Assignment: An exact copy of every entry is needed, with the images left out.

[Human pose keypoint data]
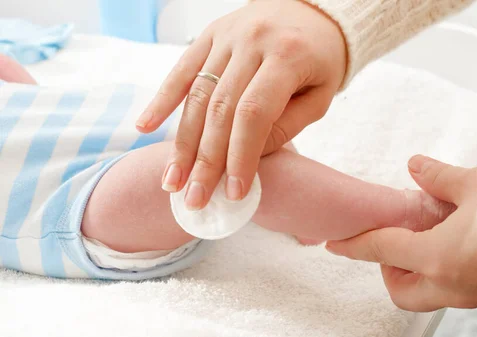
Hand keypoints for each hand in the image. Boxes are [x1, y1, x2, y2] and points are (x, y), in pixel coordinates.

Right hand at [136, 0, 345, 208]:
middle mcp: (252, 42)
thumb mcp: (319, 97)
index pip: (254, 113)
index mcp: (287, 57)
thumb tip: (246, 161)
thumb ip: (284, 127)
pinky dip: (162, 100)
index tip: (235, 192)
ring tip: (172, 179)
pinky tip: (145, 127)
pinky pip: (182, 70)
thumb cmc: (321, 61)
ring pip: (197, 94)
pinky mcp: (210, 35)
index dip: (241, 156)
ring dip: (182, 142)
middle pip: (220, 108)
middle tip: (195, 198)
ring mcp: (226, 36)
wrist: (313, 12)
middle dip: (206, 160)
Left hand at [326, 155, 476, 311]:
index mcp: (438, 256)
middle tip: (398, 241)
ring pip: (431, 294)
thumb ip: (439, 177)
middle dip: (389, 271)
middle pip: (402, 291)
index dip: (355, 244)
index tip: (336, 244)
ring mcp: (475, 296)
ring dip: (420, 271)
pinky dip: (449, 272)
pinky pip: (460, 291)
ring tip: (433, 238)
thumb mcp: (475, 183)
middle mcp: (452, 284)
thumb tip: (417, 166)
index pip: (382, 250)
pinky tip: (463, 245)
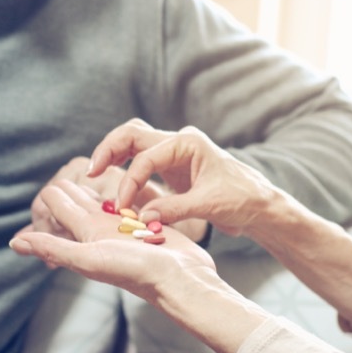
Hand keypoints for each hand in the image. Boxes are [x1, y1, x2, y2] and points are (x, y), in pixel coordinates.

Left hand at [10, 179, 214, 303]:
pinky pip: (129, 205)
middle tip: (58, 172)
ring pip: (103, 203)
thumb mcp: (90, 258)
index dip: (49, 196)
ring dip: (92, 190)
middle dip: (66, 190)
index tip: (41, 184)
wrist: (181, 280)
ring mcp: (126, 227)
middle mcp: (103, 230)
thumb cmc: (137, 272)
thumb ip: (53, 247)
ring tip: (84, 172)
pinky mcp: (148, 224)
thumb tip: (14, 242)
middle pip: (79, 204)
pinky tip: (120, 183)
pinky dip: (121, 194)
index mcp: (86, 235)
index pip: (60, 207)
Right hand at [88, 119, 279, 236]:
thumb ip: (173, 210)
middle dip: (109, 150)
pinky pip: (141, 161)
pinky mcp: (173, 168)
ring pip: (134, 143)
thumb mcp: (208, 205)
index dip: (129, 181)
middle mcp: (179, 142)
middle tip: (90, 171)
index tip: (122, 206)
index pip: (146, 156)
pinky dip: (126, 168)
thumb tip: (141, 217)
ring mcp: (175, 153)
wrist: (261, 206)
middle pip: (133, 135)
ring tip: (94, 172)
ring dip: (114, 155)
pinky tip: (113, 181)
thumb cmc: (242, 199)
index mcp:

Expected output:
Hand keypoints for each hand in the image. Boxes are [x1, y1, x2, y2] and points are (x, y), in pixel coordinates.

Right hand at [136, 0, 345, 208]:
middle mcp: (252, 42)
thumb mcp: (319, 97)
index pip: (254, 113)
index mcp: (287, 57)
thumb tip: (246, 161)
thumb ip: (284, 127)
pinky dip: (162, 100)
index tip: (235, 192)
ring tip: (172, 179)
pinky tip: (145, 127)
pinky pip: (182, 70)
thumb cmc: (321, 61)
ring pip: (197, 94)
pinky mcp: (210, 35)
index dip: (241, 156)
ring dip: (182, 142)
middle pip: (220, 108)
middle tip: (195, 198)
ring mcp: (226, 36)
wrist: (313, 12)
middle dip: (206, 160)
Left hand at [326, 155, 476, 311]:
index mcp: (438, 256)
middle tip: (398, 241)
ring pip: (431, 294)
thumb ip: (439, 177)
middle dip: (389, 271)
middle pip: (402, 291)
index dip: (355, 244)
index tip: (336, 244)
ring mcp: (475, 296)
ring dip: (420, 271)
pinky dip: (449, 272)
pinky pip: (460, 291)
ring tip: (433, 238)
thumb mcp: (475, 183)
middle mcp: (452, 284)
thumb tip: (417, 166)
index pip: (382, 250)
pinky tip: (463, 245)
Hand keypoints for each hand in the image. Boxes are [x1, y1, x2, y2] and points are (x, y), in pixel coordinates.

Left hand at [10, 179, 214, 303]:
pinky pip: (129, 205)
middle tip: (58, 172)
ring pip: (103, 203)
thumb mcp: (90, 258)
index dip: (49, 196)
ring dip: (92, 190)
middle dip: (66, 190)
index tip: (41, 184)
wrist: (181, 280)
ring mcp: (126, 227)
middle mcp: (103, 230)
thumb cmc: (137, 272)
thumb ip: (53, 247)
ring tip: (84, 172)
pinky mcp: (148, 224)
thumb tip: (14, 242)
middle pip: (79, 204)
pinky tip: (120, 183)
pinky dip: (121, 194)
index mcp: (86, 235)
index pip: (60, 207)
Right hand at [88, 119, 279, 236]:
thumb ip: (173, 210)
middle dip: (109, 150)
pinky pip: (141, 161)
pinky mcp: (173, 168)
ring pip: (134, 143)
thumb mcp: (208, 205)
index dip: (129, 181)
middle mcp: (179, 142)
middle tip: (90, 171)
index tip: (122, 206)
index pip: (146, 156)
pinky dip: (126, 168)
thumb tip: (141, 217)
ring mcp: (175, 153)
wrist: (261, 206)
middle pip: (133, 135)
ring tip: (94, 172)
ring dip: (114, 155)
pinky tip: (113, 181)
thumb cmc: (242, 199)
index mcp:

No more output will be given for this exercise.